Il Jobs Act “riformato” dai giudici costituzionali

L‘Avv. Angelo Zambelli, intervistato da Luigi Dell’Olio per Affari & Finanza, torna a parlare della recente sentenza del 26 febbraio 2024 in cui la Corte Costituzionale ha dichiarato illegittima la norma del d.lgs. 23/15 nella parte in cui limitava la tutela reintegratoria ai soli casi di nullità “espressamente” previsti dalla legge. L’articolo è in edicola questa settimana su Affari & Finanza de La Repubblica nella sezione Rapporti Imprese e Lavoro.

Il Jobs Act “riformato” dai giudici costituzionali

“La giurisprudenza espressa ai massimi livelli ha smontato l’impianto riformatore del Jobs Act. A nove anni dalla sua approvazione, il provvedimento risulta ormai stravolto quanto alla disciplina dei licenziamenti”. È la chiave di lettura di Angelo Zambelli, name partner dello studio legale Zambelli & Partners. Con l’ultima sentenza del 26 febbraio, la Corte Costituzionale ha dichiarato illegittima la norma del d.lgs. 23/15 nella parte in cui limitava la tutela reintegratoria ai soli casi di nullità “espressamente” previsti dalla legge, specificando che non esiste una distinzione tra nullità espresse e non. “La limitazione prevista dalla norma creava un’evidente aporia, ingenerando dubbi su cosa si intendesse con quell’avverbio. Per fare un esempio: è vietato licenziare una lavoratrice incinta, ma se viene licenziata lo stesso, cosa accade?”, sottolinea il giuslavorista. Il quale ricorda come il licenziamento nullo fosse meglio disciplinato nella Legge Fornero del 2012, che era intervenuta sull’art.18 dello Statuto dei Lavoratori, enumerando le fattispecie di nullità tutelata con la reintegrazione: discriminatorio; intimato in concomitanza con il matrimonio o con la maternità (o paternità); per motivo illecito determinante. “Con il Jobs Act, invece, il legislatore ha voluto distinguere le ipotesi di licenziamento discriminatorio da quello nullo, prevedendo la reintegrazione in quest’ultima fattispecie solo per le nullità ‘espressamente’ previste dalla legge”.

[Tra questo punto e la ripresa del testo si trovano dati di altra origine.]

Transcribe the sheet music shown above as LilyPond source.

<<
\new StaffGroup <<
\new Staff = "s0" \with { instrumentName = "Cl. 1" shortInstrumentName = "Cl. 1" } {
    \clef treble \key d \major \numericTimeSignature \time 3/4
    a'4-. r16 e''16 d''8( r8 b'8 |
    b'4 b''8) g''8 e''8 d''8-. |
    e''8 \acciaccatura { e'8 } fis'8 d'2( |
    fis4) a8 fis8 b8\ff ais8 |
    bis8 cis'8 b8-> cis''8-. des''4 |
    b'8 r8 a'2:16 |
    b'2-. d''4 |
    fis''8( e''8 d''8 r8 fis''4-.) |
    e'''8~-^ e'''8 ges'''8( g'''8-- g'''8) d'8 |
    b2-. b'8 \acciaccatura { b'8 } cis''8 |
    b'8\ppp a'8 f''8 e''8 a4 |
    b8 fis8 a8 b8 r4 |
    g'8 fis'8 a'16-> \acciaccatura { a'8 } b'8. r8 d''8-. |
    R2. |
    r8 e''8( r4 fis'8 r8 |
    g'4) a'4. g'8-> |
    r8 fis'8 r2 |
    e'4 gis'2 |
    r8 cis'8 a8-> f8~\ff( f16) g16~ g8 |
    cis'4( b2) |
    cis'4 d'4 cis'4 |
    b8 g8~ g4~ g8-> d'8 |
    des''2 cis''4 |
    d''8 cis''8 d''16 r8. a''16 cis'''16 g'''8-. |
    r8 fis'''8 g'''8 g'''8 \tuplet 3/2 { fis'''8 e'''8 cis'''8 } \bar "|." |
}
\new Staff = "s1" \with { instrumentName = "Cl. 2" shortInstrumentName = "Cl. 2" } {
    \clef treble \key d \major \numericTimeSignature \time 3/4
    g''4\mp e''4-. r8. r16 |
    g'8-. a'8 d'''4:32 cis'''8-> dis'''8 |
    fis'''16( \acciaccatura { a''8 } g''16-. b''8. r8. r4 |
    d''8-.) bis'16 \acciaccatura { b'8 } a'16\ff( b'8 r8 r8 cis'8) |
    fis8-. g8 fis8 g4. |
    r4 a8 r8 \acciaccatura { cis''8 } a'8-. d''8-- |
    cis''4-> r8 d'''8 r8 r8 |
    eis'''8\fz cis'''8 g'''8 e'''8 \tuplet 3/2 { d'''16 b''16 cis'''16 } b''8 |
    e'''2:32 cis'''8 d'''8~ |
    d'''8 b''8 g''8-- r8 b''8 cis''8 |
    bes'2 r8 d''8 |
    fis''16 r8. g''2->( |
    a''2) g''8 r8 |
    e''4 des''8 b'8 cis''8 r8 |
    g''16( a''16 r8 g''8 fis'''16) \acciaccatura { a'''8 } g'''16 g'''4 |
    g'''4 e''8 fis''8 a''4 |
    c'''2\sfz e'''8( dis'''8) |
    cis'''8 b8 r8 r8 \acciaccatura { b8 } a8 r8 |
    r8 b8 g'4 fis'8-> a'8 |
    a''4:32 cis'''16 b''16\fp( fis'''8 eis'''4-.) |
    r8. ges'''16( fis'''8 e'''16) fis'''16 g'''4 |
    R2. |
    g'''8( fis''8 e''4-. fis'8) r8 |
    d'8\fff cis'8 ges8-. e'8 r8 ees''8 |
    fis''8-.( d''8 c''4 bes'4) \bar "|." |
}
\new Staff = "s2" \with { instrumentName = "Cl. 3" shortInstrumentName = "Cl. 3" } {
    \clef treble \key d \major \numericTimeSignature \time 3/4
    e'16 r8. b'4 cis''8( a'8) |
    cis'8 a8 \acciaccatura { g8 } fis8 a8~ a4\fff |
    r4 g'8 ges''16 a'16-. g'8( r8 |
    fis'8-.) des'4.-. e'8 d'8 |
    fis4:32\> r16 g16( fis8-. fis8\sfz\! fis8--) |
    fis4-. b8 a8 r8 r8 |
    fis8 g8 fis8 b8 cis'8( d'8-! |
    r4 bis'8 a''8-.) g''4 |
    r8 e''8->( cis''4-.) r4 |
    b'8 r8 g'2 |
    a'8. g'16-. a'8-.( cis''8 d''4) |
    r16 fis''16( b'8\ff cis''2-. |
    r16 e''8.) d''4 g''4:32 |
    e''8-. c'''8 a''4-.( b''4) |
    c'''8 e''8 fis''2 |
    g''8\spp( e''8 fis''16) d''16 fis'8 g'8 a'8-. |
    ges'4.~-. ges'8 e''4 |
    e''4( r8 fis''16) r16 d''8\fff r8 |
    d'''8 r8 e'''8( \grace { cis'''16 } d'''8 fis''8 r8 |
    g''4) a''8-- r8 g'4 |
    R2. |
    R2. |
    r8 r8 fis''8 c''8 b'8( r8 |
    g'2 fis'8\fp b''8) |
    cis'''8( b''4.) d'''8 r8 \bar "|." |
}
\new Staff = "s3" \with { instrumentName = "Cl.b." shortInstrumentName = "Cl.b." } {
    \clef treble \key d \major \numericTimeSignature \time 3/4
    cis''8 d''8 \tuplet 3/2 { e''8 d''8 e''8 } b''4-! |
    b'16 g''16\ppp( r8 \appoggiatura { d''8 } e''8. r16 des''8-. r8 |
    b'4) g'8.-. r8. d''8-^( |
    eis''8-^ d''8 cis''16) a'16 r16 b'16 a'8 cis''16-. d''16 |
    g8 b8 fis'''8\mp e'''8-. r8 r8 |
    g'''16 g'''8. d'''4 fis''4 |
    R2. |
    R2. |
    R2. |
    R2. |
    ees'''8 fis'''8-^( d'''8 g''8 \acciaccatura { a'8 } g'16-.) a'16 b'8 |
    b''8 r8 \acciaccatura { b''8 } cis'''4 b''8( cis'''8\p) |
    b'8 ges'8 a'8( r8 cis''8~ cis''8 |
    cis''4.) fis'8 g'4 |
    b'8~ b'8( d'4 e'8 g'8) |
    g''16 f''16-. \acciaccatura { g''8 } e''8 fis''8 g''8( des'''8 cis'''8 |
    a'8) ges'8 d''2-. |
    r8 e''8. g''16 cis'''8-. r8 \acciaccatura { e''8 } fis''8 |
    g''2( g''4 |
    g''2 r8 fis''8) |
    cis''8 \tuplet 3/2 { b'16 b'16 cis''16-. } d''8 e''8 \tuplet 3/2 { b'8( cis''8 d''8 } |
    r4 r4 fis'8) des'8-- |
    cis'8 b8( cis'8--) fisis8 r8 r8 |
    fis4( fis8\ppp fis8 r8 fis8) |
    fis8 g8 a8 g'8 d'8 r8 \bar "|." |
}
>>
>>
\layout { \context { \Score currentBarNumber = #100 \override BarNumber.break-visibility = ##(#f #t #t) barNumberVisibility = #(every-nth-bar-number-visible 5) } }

Quest’ultima decisione si inserisce in un quadro di pronunce che, a partire dal 2018, tra Cassazione e Corte Costituzionale, hanno sostanzialmente smontato gran parte della disciplina del 2015 relativa ai licenziamenti. “Il tentativo del legislatore di incasellare in un algoritmo il costo di un licenziamento è naufragato”, sottolinea l’esperto. Il quale condivide l’opera di armonizzazione effettuato dalla Corte costituzionale e l’aver fatto chiarezza sui punti non chiari della legge, dato che il tempo ormai trascorso dall’emanazione del Jobs Act fa sì che gran parte dei lavoratori sia soggetto a questa disciplina.